Q. You tended to choose unusual subjects. In “Atlantis,” for example, you use the story of that mythical submerged island to lament that we no longer pay attention to mythology and the ancient wisdom it embodies.

A. Yes, it’s changed. There has been a loss of understanding, and awe and beauty that was in the ancient cultures. Joseph Campbell knew it. Carl Jung knew it. We can’t rely on the old mythic structures anymore, but there will be a new one built. The old gods and goddesses are here, still, and they express themselves in all the things they do. And we would be well to study mythology more. So when “Atlantis” came along, I did go through the roles — the musician, the poet, the scientist, the farmer, all the people who produced knowledge for the society. But I also realized that the chorus — “way down below the ocean” — wasn’t about the physical ocean at all. It’s the ocean of consciousness. It’s about the 20th-century discoveries in psychoanalysis and psychotherapy, that this inner world that people no longer had access to was very important.

Q. You’ve devoted several albums, most notably “A Gift From a Flower to a Garden,” to what are supposed to be children’s songs, but which have always appealed equally to adults.

A. In my reading, I came across the Victorian obsession with children’s books. It was in Victorian times that childhood was given all these myths and legends and fairy tales, as if it was a child’s world, not an adult’s world. And I suppose that was all to do with the Industrial Revolution and the incredible dislocation of people out of the farming areas and out of the countryside into the new industrial and highly polluted, mechanical cities that were growing up all around, from the 1700s through the 1900s. And these stories were given to childhood, as if they were something that you only do when you’re a kid. When you grow up, grow up! I come from the tradition of Irish and Scottish storytelling and songwriting, which holds that these stories are not just the property of children, and I became fascinated with the idea of the song as a way to give knowledge to children. It was something I thought I had to do. These are stories in which there is a way to be a hero and a heroine, and where awe and wonder can be encouraged. It’s not just dance music. It’s a way for me to be a teacher.

Q. You have been organizing your archives lately. What kinds of things have you rediscovered?
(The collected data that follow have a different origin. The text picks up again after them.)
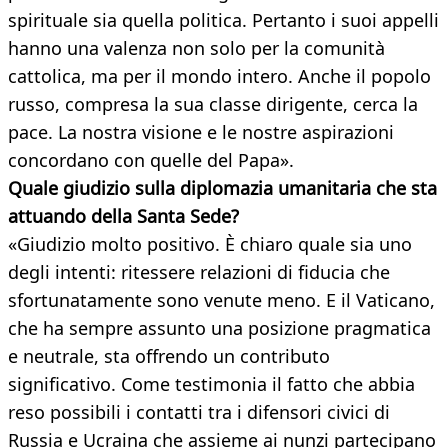
spirituale sia quella politica. Pertanto i suoi appelli
hanno una valenza non solo per la comunità
cattolica, ma per il mondo intero. Anche il popolo
russo, compresa la sua classe dirigente, cerca la
pace. La nostra visione e le nostre aspirazioni
concordano con quelle del Papa».
Quale giudizio sulla diplomazia umanitaria che sta
attuando della Santa Sede?
«Giudizio molto positivo. È chiaro quale sia uno
degli intenti: ritessere relazioni di fiducia che
sfortunatamente sono venute meno. E il Vaticano,
che ha sempre assunto una posizione pragmatica
e neutrale, sta offrendo un contributo
significativo. Come testimonia il fatto che abbia
reso possibili i contatti tra i difensori civici di
Russia e Ucraina che assieme ai nunzi partecipano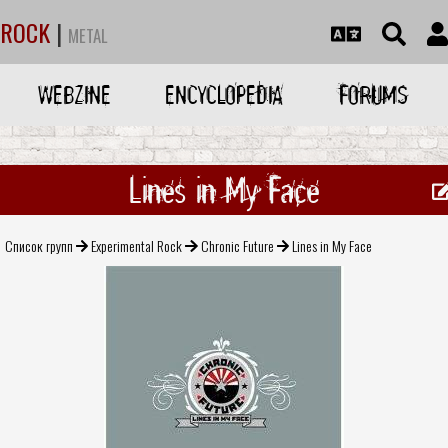
ROCK
|
METAL
WEBZINE
ENCYCLOPEDIA
FORUMS
Lines in My Face
Список групп
Experimental Rock
Chronic Future
Lines in My Face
A. I didn’t know I’d be carrying around the world so much material. We’ve moved so many times. But one day, it arrived from storage and there it was, everything. Extraordinary — the costumes, the guitars, the writings, my library, which moved around with me, 25 to 35 diaries, of songwriting and drawings, posters, memorabilia, backstage passes. I seem to have written a song about every social and spiritual and musical movement from 1964 to now. The whole thing is redolent, resonating with history. It’s fascinating because it’s all still here, but I need to say goodbye to it. We’ve been talking with the Rock and Roll Hall of Fame about taking it over.

Q. In 2012 you released “The Sensual Donovan,” an album you started in 1971, with John Phillips (of the Mamas and the Papas) producing, and the Crusaders as your band. Was that something you found in the archives?

A. Yes, there’s also an enormous audio archive, with, I believe, 400 multitrack tapes and 200 or 300 mixed stereo tapes. That’s a lot of tape and it’s all analog, and we’re just finishing five years of transferring it to digital. I had forgotten albums that I’d done. “The Sensual Donovan” was something I started with John Phillips in Hollywood, and we used the Crusaders because I wanted to do a Latin, sort of jazzy thing. But it was at a time when there were lawsuits going on, about the change from one label to another, so it was never released, and I’d forgotten about it. When I found it, I said, “My goodness, look at this!” There were parts left unfinished, so I completed those. But what is more amazing is the number of songs — we’re still going through them, but we’re up to about 200 now — that are in superdemo stage, most of them just acoustic guitar, although there’s a big orchestral section as well. So we’re plowing through those. That’s what I’ve been doing.